Today, it is “surveillance capitalism” that is of concern, as evidenced by its latest report on Tim Hortons. The catering company’s mobile application tracked the movements of its customers. However, the federal legislative system is not at all adapted to this new reality.
The current laws are clearly deficient. The private sector law dates back five years before Facebook entered the scene; the public sector law dates from the 1980s where the fax was to be used, probably.
Daniel Therrien, Privacy Commissioner of Canada
In his final testimony before parliamentarians on Thursday, he insisted on the need for the next commissioner to have the power to issue compliance orders and impose fines proportionate to the staggering profits that web giants can generate “by disregarding privacy”.

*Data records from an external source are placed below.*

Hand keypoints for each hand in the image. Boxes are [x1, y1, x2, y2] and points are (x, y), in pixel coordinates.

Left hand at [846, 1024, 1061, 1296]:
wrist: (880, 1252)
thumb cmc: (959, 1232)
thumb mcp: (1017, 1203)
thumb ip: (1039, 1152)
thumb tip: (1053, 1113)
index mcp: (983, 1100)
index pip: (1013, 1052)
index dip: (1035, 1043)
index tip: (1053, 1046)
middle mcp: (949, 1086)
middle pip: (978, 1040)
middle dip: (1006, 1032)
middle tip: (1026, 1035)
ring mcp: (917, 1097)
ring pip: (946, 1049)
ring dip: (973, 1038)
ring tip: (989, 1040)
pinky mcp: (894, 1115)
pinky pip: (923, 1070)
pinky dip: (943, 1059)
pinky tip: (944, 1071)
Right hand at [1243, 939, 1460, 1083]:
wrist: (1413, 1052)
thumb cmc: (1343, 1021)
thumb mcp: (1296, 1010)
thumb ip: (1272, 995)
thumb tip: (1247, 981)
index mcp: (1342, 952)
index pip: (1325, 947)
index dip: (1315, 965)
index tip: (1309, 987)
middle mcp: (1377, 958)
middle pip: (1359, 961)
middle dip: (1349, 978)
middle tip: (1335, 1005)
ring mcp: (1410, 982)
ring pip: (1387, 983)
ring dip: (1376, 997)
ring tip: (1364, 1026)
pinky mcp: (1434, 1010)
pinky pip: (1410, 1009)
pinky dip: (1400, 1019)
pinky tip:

Quebec law provides for fines of up to 25 million, or 4% of a company’s worldwide turnover, proportional to the seriousness of the offence. The most recent version of the federal bill provided for similar penalties.
In Quebec, companies must, in particular, destroy or anonymize personal information, obtain the person’s consent to use their data for commercial purposes and communicate the information collected to them if they so request. They must adapt to this new legislation gradually, according to a timetable defined by the government, until 2024.
“The law that was adopted in Quebec should certainly be a model to be studied at the federal level because there are several elements that we have [déjà] recommended, including a rights-based approach, the order-making power that is given to the Commission d’accès à l’information, significant financial penalties”, he underlined.
It is still necessary to have enough resources to proceed. In Quebec, the Commission d’accès à l’information, responsible for enforcing the law, is underfunded. In Ottawa, Daniel Therrien believes that his annual budget of $30 million is insufficient. “We think our budget should be doubled,” he said. His successor has still not been named.
The OPC currently has 200 employees to investigate privacy breaches by businesses and public bodies. In 2020-2021, they accepted a total of 1136 complaints.